How peer feedback can improve student writing skills


If students leave campus without refined writing skills, we’ve done them a great disservice--peer feedback plays a critical role in the development of strong writing skills

The art of writing, invented roughly 5,000 years ago, represents a blip in human history. It’s younger than agriculture, music, and construction. And as recently as the Revolutionary War, a majority of Americans couldn’t put pen to paper. In short: Writing remains a new feat of technology. We’re still figuring it out. 

Despite its relative youth, writing has evolved into a vital skill. Today, we broadly recognize that citizenship requires the ability to read and write. As Orwell put it: “If people cannot write well, they cannot think well, and if they cannot think well, others will do their thinking for them.”

Perhaps as importantly, writing is a key skill for professional success. Hiring managers, for example, are more likely to cite writing skills as “very important” for new hires, compared to technological and quantitative reasoning skills. If students leave campus without refined writing skills, we’ve done them a great disservice. 

Luckily, a recent survey suggests faculty believe their most important task is teaching students to write. Time and technological constraints, however, often prevent every instructor from providing intensive feedback. This is why providing spaces for peer writing feedback is a vital component of the college experience.

The Value of Peer-to-Peer Writing Feedback

Writing, at its best, is a social activity. This piece passed through multiple hands before arriving in the virtual pages of this publication. The authors of other pieces on thissite will likely sing a similar tune. We know many eyes can sharpen prose. 

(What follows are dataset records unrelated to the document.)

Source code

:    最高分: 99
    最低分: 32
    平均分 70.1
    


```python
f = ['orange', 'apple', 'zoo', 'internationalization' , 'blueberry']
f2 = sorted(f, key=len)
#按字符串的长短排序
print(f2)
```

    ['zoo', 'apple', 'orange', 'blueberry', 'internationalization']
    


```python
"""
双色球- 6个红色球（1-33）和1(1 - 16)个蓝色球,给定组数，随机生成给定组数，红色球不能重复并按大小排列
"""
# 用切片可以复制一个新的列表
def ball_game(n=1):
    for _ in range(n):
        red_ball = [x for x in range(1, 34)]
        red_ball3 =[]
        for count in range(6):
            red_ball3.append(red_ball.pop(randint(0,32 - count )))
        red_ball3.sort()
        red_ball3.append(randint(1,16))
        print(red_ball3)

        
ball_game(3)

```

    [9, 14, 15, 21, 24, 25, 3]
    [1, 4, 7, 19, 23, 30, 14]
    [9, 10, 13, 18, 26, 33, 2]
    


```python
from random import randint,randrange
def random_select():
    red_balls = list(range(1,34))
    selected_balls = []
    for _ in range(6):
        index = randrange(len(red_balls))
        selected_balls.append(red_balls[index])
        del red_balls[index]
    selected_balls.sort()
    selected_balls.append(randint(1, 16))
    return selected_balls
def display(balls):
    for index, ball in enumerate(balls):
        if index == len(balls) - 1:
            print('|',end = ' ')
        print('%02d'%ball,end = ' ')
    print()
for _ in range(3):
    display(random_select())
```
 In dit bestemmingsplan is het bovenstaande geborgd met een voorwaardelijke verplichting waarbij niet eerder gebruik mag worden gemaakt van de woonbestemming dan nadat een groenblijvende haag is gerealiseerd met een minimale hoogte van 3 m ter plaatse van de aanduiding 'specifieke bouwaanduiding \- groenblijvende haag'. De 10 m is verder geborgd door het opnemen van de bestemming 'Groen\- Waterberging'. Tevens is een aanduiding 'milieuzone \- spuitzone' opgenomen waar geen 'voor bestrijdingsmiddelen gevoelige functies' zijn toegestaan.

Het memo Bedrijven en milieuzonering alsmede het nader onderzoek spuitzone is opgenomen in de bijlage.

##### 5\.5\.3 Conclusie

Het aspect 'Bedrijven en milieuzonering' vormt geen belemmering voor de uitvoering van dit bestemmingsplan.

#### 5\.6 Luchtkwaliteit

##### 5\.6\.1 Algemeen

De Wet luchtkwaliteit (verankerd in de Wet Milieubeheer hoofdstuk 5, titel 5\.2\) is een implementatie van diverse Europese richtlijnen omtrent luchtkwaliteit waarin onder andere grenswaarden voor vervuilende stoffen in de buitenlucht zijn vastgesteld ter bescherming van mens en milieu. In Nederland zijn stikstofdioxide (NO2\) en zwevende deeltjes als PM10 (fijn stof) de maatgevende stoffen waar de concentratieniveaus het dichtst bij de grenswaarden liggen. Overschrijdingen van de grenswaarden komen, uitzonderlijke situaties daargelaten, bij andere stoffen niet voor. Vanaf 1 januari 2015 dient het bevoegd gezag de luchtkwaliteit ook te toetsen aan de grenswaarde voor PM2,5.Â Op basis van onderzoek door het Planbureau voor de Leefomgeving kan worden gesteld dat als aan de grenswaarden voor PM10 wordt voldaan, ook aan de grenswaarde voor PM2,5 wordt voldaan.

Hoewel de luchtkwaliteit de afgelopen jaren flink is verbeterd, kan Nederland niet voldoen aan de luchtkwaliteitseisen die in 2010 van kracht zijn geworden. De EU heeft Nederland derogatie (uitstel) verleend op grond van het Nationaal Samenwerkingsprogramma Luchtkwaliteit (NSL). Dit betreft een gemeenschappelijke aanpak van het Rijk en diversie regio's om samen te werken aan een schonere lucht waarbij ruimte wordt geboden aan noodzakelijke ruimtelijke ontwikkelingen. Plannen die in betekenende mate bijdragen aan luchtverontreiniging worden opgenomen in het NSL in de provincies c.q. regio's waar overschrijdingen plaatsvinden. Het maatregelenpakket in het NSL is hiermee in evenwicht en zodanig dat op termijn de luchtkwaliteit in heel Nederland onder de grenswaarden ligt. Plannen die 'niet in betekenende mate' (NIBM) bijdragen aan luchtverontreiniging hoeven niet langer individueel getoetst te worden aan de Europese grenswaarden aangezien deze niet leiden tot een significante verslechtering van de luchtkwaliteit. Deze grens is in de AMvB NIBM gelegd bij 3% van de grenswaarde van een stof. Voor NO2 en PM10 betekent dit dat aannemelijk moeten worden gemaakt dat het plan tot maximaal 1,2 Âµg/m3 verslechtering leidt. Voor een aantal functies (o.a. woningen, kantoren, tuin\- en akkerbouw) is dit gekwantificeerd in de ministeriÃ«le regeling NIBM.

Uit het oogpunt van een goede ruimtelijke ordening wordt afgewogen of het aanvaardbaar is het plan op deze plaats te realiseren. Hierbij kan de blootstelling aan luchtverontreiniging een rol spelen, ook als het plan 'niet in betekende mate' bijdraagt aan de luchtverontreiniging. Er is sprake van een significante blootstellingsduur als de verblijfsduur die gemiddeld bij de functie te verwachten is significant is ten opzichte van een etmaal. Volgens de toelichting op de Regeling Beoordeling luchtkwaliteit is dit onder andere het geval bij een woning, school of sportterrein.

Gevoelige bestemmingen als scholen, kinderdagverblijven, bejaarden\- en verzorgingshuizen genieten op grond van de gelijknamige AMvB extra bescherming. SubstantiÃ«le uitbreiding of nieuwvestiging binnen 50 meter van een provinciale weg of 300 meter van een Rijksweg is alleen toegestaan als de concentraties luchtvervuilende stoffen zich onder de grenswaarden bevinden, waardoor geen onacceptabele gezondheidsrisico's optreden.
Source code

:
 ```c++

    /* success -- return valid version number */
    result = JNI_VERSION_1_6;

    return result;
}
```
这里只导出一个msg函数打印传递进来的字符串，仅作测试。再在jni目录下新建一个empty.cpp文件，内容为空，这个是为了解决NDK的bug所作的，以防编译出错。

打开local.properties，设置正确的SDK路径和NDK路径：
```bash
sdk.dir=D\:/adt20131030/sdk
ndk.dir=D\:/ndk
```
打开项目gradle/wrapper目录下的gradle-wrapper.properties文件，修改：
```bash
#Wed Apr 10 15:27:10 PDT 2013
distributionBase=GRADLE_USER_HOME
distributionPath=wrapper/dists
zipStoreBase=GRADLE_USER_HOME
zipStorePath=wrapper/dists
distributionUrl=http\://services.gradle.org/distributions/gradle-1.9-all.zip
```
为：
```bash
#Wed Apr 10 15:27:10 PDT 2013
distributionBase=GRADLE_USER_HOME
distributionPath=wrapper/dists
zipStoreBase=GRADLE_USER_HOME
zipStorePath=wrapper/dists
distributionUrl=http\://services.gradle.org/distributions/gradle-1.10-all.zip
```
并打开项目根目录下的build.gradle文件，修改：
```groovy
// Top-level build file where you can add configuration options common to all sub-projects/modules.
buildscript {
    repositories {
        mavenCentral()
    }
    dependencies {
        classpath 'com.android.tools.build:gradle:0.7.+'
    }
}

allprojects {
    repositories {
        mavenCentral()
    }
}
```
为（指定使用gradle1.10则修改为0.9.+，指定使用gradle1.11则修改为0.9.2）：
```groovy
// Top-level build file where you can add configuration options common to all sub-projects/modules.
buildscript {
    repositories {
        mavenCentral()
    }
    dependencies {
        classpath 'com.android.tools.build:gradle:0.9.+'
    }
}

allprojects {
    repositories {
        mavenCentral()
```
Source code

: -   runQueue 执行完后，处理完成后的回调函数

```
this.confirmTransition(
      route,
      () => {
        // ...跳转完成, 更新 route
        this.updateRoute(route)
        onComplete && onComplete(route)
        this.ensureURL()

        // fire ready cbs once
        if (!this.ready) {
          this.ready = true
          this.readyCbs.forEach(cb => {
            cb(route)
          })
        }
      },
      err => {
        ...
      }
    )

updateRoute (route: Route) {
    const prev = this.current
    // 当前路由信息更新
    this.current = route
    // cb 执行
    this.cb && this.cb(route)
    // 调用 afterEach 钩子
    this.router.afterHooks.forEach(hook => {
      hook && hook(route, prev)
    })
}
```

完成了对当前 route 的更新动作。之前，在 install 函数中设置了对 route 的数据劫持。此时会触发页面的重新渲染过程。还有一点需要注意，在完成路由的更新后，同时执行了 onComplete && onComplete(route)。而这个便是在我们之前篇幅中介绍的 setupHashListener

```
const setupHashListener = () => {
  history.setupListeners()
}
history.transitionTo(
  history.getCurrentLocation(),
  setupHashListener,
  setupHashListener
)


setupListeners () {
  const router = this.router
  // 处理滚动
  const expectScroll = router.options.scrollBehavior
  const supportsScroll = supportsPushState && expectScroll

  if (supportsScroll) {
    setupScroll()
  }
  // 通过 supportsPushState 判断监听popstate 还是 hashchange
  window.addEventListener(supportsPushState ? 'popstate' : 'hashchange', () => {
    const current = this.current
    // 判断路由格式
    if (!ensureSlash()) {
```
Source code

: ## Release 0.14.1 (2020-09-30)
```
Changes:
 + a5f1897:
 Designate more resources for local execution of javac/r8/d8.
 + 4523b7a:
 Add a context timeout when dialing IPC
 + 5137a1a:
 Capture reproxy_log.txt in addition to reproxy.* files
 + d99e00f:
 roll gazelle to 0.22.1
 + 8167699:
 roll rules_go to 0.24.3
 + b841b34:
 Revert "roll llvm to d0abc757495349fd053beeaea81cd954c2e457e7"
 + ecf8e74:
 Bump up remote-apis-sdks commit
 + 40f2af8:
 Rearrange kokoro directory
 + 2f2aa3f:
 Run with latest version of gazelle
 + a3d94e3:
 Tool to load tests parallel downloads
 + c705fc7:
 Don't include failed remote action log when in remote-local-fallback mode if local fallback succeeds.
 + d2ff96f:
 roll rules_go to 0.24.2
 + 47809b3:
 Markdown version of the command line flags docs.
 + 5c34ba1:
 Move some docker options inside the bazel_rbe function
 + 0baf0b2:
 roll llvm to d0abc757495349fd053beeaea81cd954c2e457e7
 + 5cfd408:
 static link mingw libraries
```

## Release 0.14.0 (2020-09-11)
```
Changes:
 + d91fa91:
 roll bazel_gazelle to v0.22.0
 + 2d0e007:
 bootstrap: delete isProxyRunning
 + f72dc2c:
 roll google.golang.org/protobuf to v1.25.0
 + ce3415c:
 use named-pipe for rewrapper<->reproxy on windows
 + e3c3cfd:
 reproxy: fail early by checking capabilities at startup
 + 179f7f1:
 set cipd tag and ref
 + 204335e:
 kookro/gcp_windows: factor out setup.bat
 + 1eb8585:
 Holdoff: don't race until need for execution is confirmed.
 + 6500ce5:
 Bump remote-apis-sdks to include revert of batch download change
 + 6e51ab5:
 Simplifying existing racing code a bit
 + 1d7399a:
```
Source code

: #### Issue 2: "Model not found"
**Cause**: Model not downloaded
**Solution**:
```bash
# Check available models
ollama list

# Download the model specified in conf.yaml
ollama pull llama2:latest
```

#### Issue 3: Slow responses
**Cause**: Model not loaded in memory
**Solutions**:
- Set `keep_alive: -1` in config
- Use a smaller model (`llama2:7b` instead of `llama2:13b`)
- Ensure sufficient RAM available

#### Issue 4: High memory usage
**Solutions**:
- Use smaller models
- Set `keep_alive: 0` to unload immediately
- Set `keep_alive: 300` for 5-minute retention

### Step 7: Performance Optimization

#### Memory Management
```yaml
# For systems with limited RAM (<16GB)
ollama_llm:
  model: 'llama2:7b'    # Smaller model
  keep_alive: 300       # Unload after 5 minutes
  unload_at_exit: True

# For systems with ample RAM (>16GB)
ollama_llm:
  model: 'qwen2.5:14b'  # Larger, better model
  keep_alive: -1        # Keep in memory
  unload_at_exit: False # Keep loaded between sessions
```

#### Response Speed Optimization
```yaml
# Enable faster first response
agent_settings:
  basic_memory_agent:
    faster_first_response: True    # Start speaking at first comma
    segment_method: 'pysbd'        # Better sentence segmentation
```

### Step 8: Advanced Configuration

The same logic led to the evolution of writing centers on college campuses. Refining writing skills is a lifelong journey, and colleges recognize that these muscles must be exercised all four years, across all corners of the curriculum. 

And while faculty and specialized instructors remain vital conduits between students’ thoughts and the logical distribution of words on a page, peer feedback has emerged as a core component of strong writing programs, particularly in the modern college environment.

Last year, as COVID-19 forced a shift to virtual and asynchronous learning, students lost the benefits of a centralized space dedicated to writing. And learners juggling work and family obligations faced heightened scheduling challenges. These disruptions prompted many students to seek support from their peers. 

Peer feedback has been a common feature of strong writing for centuries. Emerson leaned on Thoreau for more than free lodging. The Bronte sisters didn’t change literature by chance. And feedback does more than smooth syntax. In the words of S. Kelley Harrell: “A good editor doesn’t rewrite words, she rewires synapses.” 

Peer feedback shows students the value of thinking in stages, from the uncertainty of rough drafts to the solidity of a completed work. It reminds students that they’re writing for readers, not themselves. And ongoing feedback throughout college busts the myth that a single first-year writing course is the beginning and end of prose development.